The retroperitoneal structures should be taken into account to avoid vascular and ureteral injuries. It is important to be careful during these maneuvers.
Once the left colon had been mobilized, we identified the inferior mesenteric vessels which came from the right side due to the intestinal malrotation. We proceeded to meticulously dissect them. The LigaSure™ and clips were used to section the IVM and avoid bleeding.

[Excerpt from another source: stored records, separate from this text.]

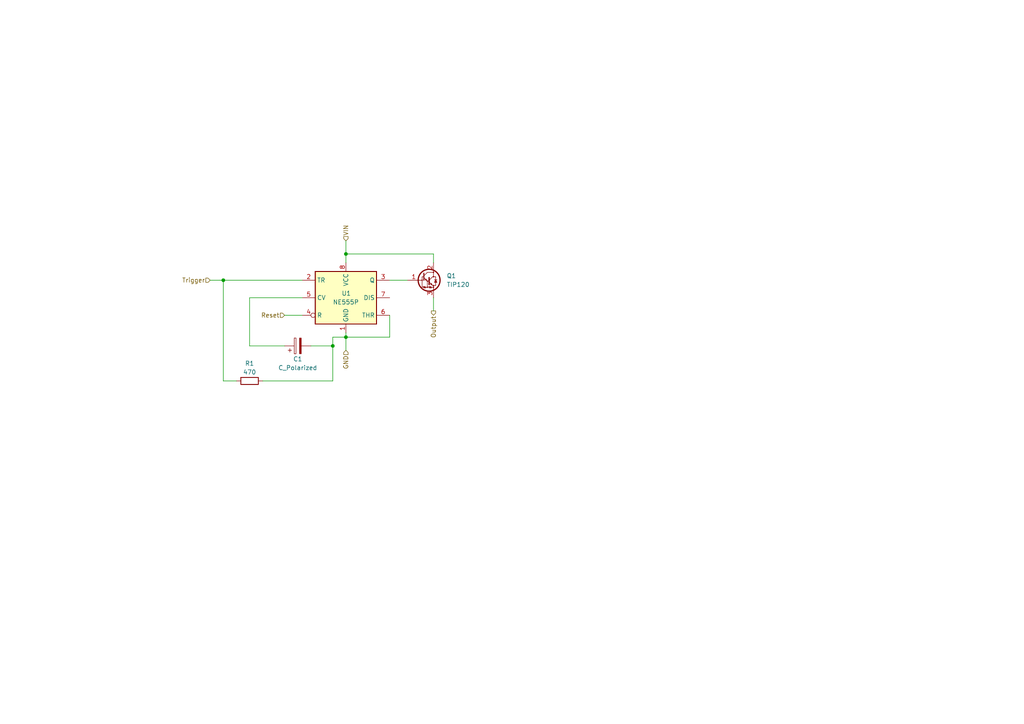
<source format=kicad_sch>
(kicad_sch (version 20230121) (generator eeschema)

  (uuid cfc4a91b-a5d8-4ca0-bba4-7c88a19fbaaf)

  (paper "A4")

  

  (junction (at 100.33 97.79) (diameter 0) (color 0 0 0 0)
    (uuid 6127a30d-d32c-4311-a1ea-2695ee5fdb28)
  )
  (junction (at 100.33 73.66) (diameter 0) (color 0 0 0 0)
    (uuid bd868ed4-4172-4249-9bdc-9dd5933fef99)
  )
  (junction (at 96.52 100.33) (diameter 0) (color 0 0 0 0)
    (uuid ce6acae5-7cd5-48c1-ac06-aec6cc279627)
  )
  (junction (at 64.77 81.28) (diameter 0) (color 0 0 0 0)
    (uuid e00994b9-a504-4ce2-8d64-a47e20806088)
  )

  (wire (pts (xy 90.17 100.33) (xy 96.52 100.33))
    (stroke (width 0) (type default))
    (uuid 02449c9d-222a-4d2e-8054-f656ae29dd71)
  )
  (wire (pts (xy 113.03 91.44) (xy 113.03 97.79))
    (stroke (width 0) (type default))
    (uuid 03121be9-4268-4bb3-8f75-534ba9328067)
  )
  (wire (pts (xy 100.33 73.66) (xy 125.73 73.66))
    (stroke (width 0) (type default))
    (uuid 1ef7ab7e-1ae8-448b-9022-d6b7b965b113)
  )
  (wire (pts (xy 76.2 110.49) (xy 96.52 110.49))
    (stroke (width 0) (type default))
    (uuid 3796f480-9538-4bc9-bdf8-a5366dccff9f)
  )
  (wire (pts (xy 72.39 86.36) (xy 87.63 86.36))
    (stroke (width 0) (type default))
    (uuid 5921aa22-11ad-416f-9dc1-03126e9da32c)
  )
  (wire (pts (xy 96.52 97.79) (xy 100.33 97.79))
    (stroke (width 0) (type default))
    (uuid 6677a63e-7b2e-4372-ad7a-059823013c76)
  )
  (wire (pts (xy 82.55 100.33) (xy 72.39 100.33))
    (stroke (width 0) (type default))
    (uuid 6862f124-a4c6-408c-9d7d-c473baefaea2)
  )
  (wire (pts (xy 100.33 96.52) (xy 100.33 97.79))
    (stroke (width 0) (type default))
    (uuid 9cdeea76-ce87-4df8-9d6f-c185721aaa66)
  )
  (wire (pts (xy 125.73 86.36) (xy 125.73 90.17))
    (stroke (width 0) (type default))
    (uuid ab0bc8df-312f-47fd-b2b1-6cc5146249fa)
  )
  (wire (pts (xy 64.77 81.28) (xy 87.63 81.28))
    (stroke (width 0) (type default))
    (uuid ad914a11-41ba-4dbb-8023-d73572501e2a)
  )
  (wire (pts (xy 96.52 110.49) (xy 96.52 100.33))
    (stroke (width 0) (type default))
    (uuid b5d47f4e-a6cc-4992-a4ce-345a22424dcc)
  )
  (wire (pts (xy 96.52 100.33) (xy 96.52 97.79))
    (stroke (width 0) (type default))
    (uuid b6a98f94-1376-49a8-9203-d49abd479f3a)
  )
  (wire (pts (xy 100.33 69.85) (xy 100.33 73.66))
    (stroke (width 0) (type default))
    (uuid caf44398-61e7-4b55-a93f-4efb0db9d618)
  )
  (wire (pts (xy 125.73 76.2) (xy 125.73 73.66))
    (stroke (width 0) (type default))
    (uuid cb89754a-de44-4f20-a9e5-fb699f5626d5)
  )
  (wire (pts (xy 82.55 91.44) (xy 87.63 91.44))
    (stroke (width 0) (type default))
    (uuid d05c99cf-8385-44b3-a1e5-8960d9077505)
  )
  (wire (pts (xy 64.77 110.49) (xy 68.58 110.49))
    (stroke (width 0) (type default))
    (uuid d0df76bd-9727-48bf-8c65-cdfa75554385)
  )
  (wire (pts (xy 72.39 100.33) (xy 72.39 86.36))
    (stroke (width 0) (type default))
    (uuid d2f35507-f8d1-4263-ade0-5f38089c617c)
  )
  (wire (pts (xy 60.96 81.28) (xy 64.77 81.28))
    (stroke (width 0) (type default))
    (uuid d33ce717-0c50-4a29-a460-4979a4dfdf8e)
  )
  (wire (pts (xy 100.33 73.66) (xy 100.33 76.2))
    (stroke (width 0) (type default))
    (uuid d7a20431-85e4-4aba-8e0c-f60d04049a83)
  )
  (wire (pts (xy 113.03 81.28) (xy 118.11 81.28))
    (stroke (width 0) (type default))
    (uuid e8f6395b-690f-48f0-9034-af8a9230f378)
  )
  (wire (pts (xy 100.33 97.79) (xy 100.33 101.6))
    (stroke (width 0) (type default))
    (uuid f3fa4e34-a4b6-43cf-8e73-661eb4480d11)
  )
  (wire (pts (xy 100.33 97.79) (xy 113.03 97.79))
    (stroke (width 0) (type default))
    (uuid fd6a485f-8850-4e25-ab81-75651d072d08)
  )
  (wire (pts (xy 64.77 81.28) (xy 64.77 110.49))
    (stroke (width 0) (type default))
    (uuid ff352e04-6cc1-41ee-b1a5-c6c9b9ce71e8)
  )

  (hierarchical_label "Reset" (shape input) (at 82.55 91.44 180) (fields_autoplaced)
    (effects (font (size 1.27 1.27)) (justify right))
    (uuid 233bc250-4dc7-4c9e-b848-ae623138b157)
  )
  (hierarchical_label "Trigger" (shape input) (at 60.96 81.28 180) (fields_autoplaced)
    (effects (font (size 1.27 1.27)) (justify right))
    (uuid 75aaad24-0c74-43e8-a851-3f866ca04e6e)
  )
  (hierarchical_label "VIN" (shape input) (at 100.33 69.85 90) (fields_autoplaced)
    (effects (font (size 1.27 1.27)) (justify left))
    (uuid 7914e6bc-0ac5-4027-8369-eca1f5d7cab5)
  )
  (hierarchical_label "GND" (shape input) (at 100.33 101.6 270) (fields_autoplaced)
    (effects (font (size 1.27 1.27)) (justify right))
    (uuid e0c401ee-965a-41c6-b469-bb429ab61f2e)
  )
  (hierarchical_label "Output" (shape output) (at 125.73 90.17 270) (fields_autoplaced)
    (effects (font (size 1.27 1.27)) (justify right))
    (uuid f11ec3ad-ccc8-40a1-a99d-547d8b57c13c)
  )

  (symbol (lib_id "Transistor_BJT:TIP120") (at 123.19 81.28 0) (unit 1)
    (in_bom yes) (on_board yes) (dnp no)
    (uuid 07b7e4b3-d43a-4cb2-8c41-65a34c8a204f)
    (property "Reference" "Q1" (at 129.54 80.01 0)
      (effects (font (size 1.27 1.27)) (justify left))
    )
    (property "Value" "TIP120" (at 129.54 82.55 0)
      (effects (font (size 1.27 1.27)) (justify left))
    )
    (property "Footprint" "Package_TO_SOT_THT:TO-220-3_Vertical" (at 128.27 83.185 0)
      (effects (font (size 1.27 1.27) italic) (justify left) hide)
    )
    (property "Datasheet" "https://www.onsemi.com/pub/Collateral/TIP120-D.PDF" (at 123.19 81.28 0)
      (effects (font (size 1.27 1.27)) (justify left) hide)
    )
    (pin "1" (uuid 0f3905ef-0061-455f-ad3d-17c64a20e9a1))
    (pin "2" (uuid 5c0e5996-58cf-4b23-8c1b-975e41f22267))
    (pin "3" (uuid 2d28645d-fc00-42a7-b097-163cd8c939d6))
    (instances
      (project "UDM PCB"
        (path "/12fac104-dd72-4e59-8f14-6d6746843a6a/60b8f7b9-838f-46c2-adfa-e22b3d4b499d"
          (reference "Q1") (unit 1)
        )
      )
      (project "Flip-Flop"
        (path "/cfc4a91b-a5d8-4ca0-bba4-7c88a19fbaaf"
          (reference "Q1") (unit 1)
        )
      )
    )
  )

  (symbol (lib_id "Timer:NE555P") (at 100.33 86.36 0) (unit 1)
    (in_bom yes) (on_board yes) (dnp no)
    (uuid 07de0241-cea9-474b-bc55-132ac428245e)
    (property "Reference" "U1" (at 99.06 85.09 0)
      (effects (font (size 1.27 1.27)) (justify left))
    )
    (property "Value" "NE555P" (at 96.52 87.63 0)
      (effects (font (size 1.27 1.27)) (justify left))
    )
    (property "Footprint" "Package_DIP:DIP-8_W7.62mm" (at 116.84 96.52 0)
      (effects (font (size 1.27 1.27)) hide)
    )
    (property "Datasheet" "http://www.ti.com/lit/ds/symlink/ne555.pdf" (at 121.92 96.52 0)
      (effects (font (size 1.27 1.27)) hide)
    )
    (pin "1" (uuid 950848cf-00fc-4dc5-a403-4466d5777ba2))
    (pin "8" (uuid 5c3f89df-58c3-46c5-897a-58b193dde349))
    (pin "2" (uuid 816193f0-37f0-475a-8716-0fc4399c8507))
    (pin "3" (uuid 49bb117f-2566-4889-b4ff-36ed020db4e5))
    (pin "4" (uuid 7bbcf0ea-0c94-4f57-9eb7-af6f12e0e0f0))
    (pin "5" (uuid c48e12f8-6032-4f34-b2f5-2d2e1d43b330))
    (pin "6" (uuid 712acf0f-e546-44df-b54e-a91f0cbf7978))
    (pin "7" (uuid cd54ecc4-34c0-4c08-82f3-381617b81067))
    (instances
      (project "UDM PCB"
        (path "/12fac104-dd72-4e59-8f14-6d6746843a6a/60b8f7b9-838f-46c2-adfa-e22b3d4b499d"
          (reference "U1") (unit 1)
        )
      )
      (project "Flip-Flop"
        (path "/cfc4a91b-a5d8-4ca0-bba4-7c88a19fbaaf"
          (reference "U1") (unit 1)
        )
      )
    )
  )

  (symbol (lib_id "Device:R") (at 72.39 110.49 90) (unit 1)
    (in_bom yes) (on_board yes) (dnp no)
    (uuid 3f1073fe-c887-4988-a31e-704fa8a9681f)
    (property "Reference" "R1" (at 72.39 105.41 90)
      (effects (font (size 1.27 1.27)))
    )
    (property "Value" "470" (at 72.39 107.95 90)
      (effects (font (size 1.27 1.27)))
    )
    (property "Footprint" "Resistor_THT:R_Axial_DIN0411_L9.9mm_D3.6mm_P7.62mm_Vertical" (at 72.39 112.268 90)
      (effects (font (size 1.27 1.27)) hide)
    )
    (property "Datasheet" "~" (at 72.39 110.49 0)
      (effects (font (size 1.27 1.27)) hide)
    )
    (pin "1" (uuid 16718d07-775f-470c-810c-cb7a27cd78b0))
    (pin "2" (uuid 8fc65db8-1303-4f3d-ae49-016593a263ef))
    (instances
      (project "UDM PCB"
        (path "/12fac104-dd72-4e59-8f14-6d6746843a6a/60b8f7b9-838f-46c2-adfa-e22b3d4b499d"
          (reference "R1") (unit 1)
        )
      )
      (project "Flip-Flop"
        (path "/cfc4a91b-a5d8-4ca0-bba4-7c88a19fbaaf"
          (reference "R1") (unit 1)
        )
      )
    )
  )

  (symbol (lib_id "Device:C_Polarized") (at 86.36 100.33 90) (unit 1)
    (in_bom yes) (on_board yes) (dnp no)
    (uuid 90b93ebe-f572-44fa-bbf4-8323bc49d44b)
    (property "Reference" "C1" (at 86.36 104.14 90)
      (effects (font (size 1.27 1.27)))
    )
    (property "Value" "C_Polarized" (at 86.36 106.68 90)
      (effects (font (size 1.27 1.27)))
    )
    (property "Footprint" "Capacitor_THT:CP_Radial_Tantal_D8.0mm_P5.00mm" (at 90.17 99.3648 0)
      (effects (font (size 1.27 1.27)) hide)
    )
    (property "Datasheet" "~" (at 86.36 100.33 0)
      (effects (font (size 1.27 1.27)) hide)
    )
    (pin "1" (uuid c16e81a1-9fec-4846-9af8-ac9a8ffdb242))
    (pin "2" (uuid ba0eaf81-84e9-49dc-9159-4ddd5462206b))
    (instances
      (project "UDM PCB"
        (path "/12fac104-dd72-4e59-8f14-6d6746843a6a/60b8f7b9-838f-46c2-adfa-e22b3d4b499d"
          (reference "C1") (unit 1)
        )
      )
      (project "Flip-Flop"
        (path "/cfc4a91b-a5d8-4ca0-bba4-7c88a19fbaaf"
          (reference "C1") (unit 1)
        )
      )
    )
  )
)

</source>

Medial to lateral dissection was performed, leaving the posterior aspect of the colon free. Traction and countertraction movements are essential to perform this stage of the surgery.
Finally we had the sigma in its normal position, so we could complete the surgery.
We performed a Low anterior resection by Cecil Approach by means of a mechanical end-to-end anastomosis with no complications.
The surgery took 100 minutes. During the postoperative period the patient presented a paralytic ileus that was resolved through conservative treatment. The patient started oral intake and had a productive ileostomy with no other incidents. The patient was discharged after 10 days.
The pathological examination showed an adenocarcinoma ypT2N0.
We proceeded to close the ileostomy 10 months later. The patient currently has a good quality of life and correct fecal continence.